Two star review, originally posted here on January 24th, 2025.
There are few current authors who seem more divisive than Colleen Hoover. I often see her name muttered in the same breath as Sarah J. Maas in either one of two contexts:
1. Best writer ever
2. Worst writer ever
And this “Verity” book appeared everywhere I turned when it came out. The world was slurping it up, and I saw this cover everywhere. So recently I figured, okay, let’s finally see what all the fuss is about. Would I get sucked in and become borderline obsessed like I did last year with the mindless brain candy ACOTAR? Or would I be throwing this book across the room and screaming to anyone who would listen about how this is complete garbage and anyone who reads it is a moron?
The answer is, well… neither?
This book is a big ol’ nothing burger. I comprehend neither the fervorous praise, nor vitriol it elicits in other readers. It’s dumb but fine. My best guess for the people who really hate it is not so much a hatred of the book, as a hatred of the praise others heap on it when so many other books are more deserving. For the people who super love it, well… I dunno. I really don’t.
What did I like? The meet-cute at the very beginning was kinda great. Like the beginning of every great rom-com, our main characters meet when one of them gets something spilled on herself and the cute guy next to her offers his shirt as an alternative, resulting in them getting shirtless in a public restroom together! So cute! So cliche! Except in this case the “something” she “spilled” on herself was a a bunch of someone stranger’s blood that splashed all over her in a NYC street corner like a combo of Carrie in the opening credits of Sex and the City, and Carrie in, well… Carrie. So that was a fun start! After that, things get kinda whatever.

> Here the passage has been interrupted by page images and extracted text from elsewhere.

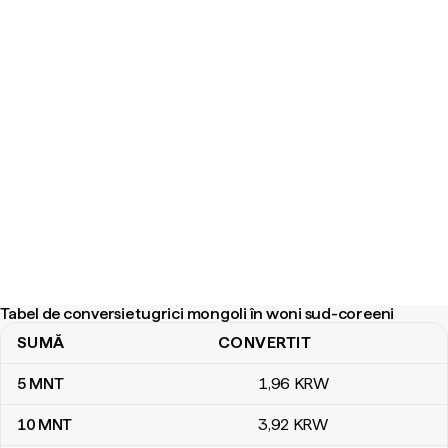
Tabel de conversie tugrici mongoli în woni sud-coreeni
SUMĂ
CONVERTIT
Tabel de conversie tugrici mongoli în woni sud-coreeni
5
MNT
1
,96
KRW
10
MNT
3
,92
KRW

What did I NOT like… This is very much a personal preference of mine and thus not the fault of the book itself, but I tend to HATE books and movies about authors in most cases. I think they are lazy storytelling. Well this dang book is about not one, but TWO authors! Gah! We flip between two points of view, meaning one point of view of each of the authors. There is no relief from this self-indulgent bullshit. What makes it even worse, though, is that one of the authors is lauded as being “really good.” Here’s the problem; a lackluster writer cannot impersonate a stellar writer. If they could, they would not be a lackluster writer. Hoover is a lackluster writer, and so all of the storytelling from the “really good” author’s point of view rings hollow.
What else did I NOT like? This book used another one of my least-favorite bits of lazy storytelling: We end with a looooooong-ass “letter” from one character that explains everything. Except that letter is not written like any sort of natural letter. It’s overly-long (especially when we find out how little time the author had to compose it), it’s overly-detailed, it’s weirdly impersonal, and it just so happens to coincidentally address and resolve every single detail that the character discovering/reading the letter needed answered. Sounds pretty dumb, huh? Totally hate-worthy. Except… this is the EXACT SAME thing that happens in Shadows of the Wind, which literary snobs all fucking LOOOOOVE the shit out of for some ungodly reason. Everyone’s cool when some pretentious sexist Spanish dickwad does it, but not cool when a left-publisher-turned-Booktok-hero does it? This don’t make no sense.
Otherwise, this book is pretty neutral. The story is dumb but ok enough. It reminded me of all the other chick-thrillers I’ve ready over the last decade or two (Gone Girl, Girl on the Train, etc.) I saw the casting for an upcoming movie version and this could make an ok movie. We suffer from an idiotic and unsufferable protagonist, but that’s also common enough.
So bottom line… a mostly meh book, but not that much more meh that all the other mindless shit out there. The nicest thing I can say about it is that it was good mindless entertainment to have on my headphones during long runs.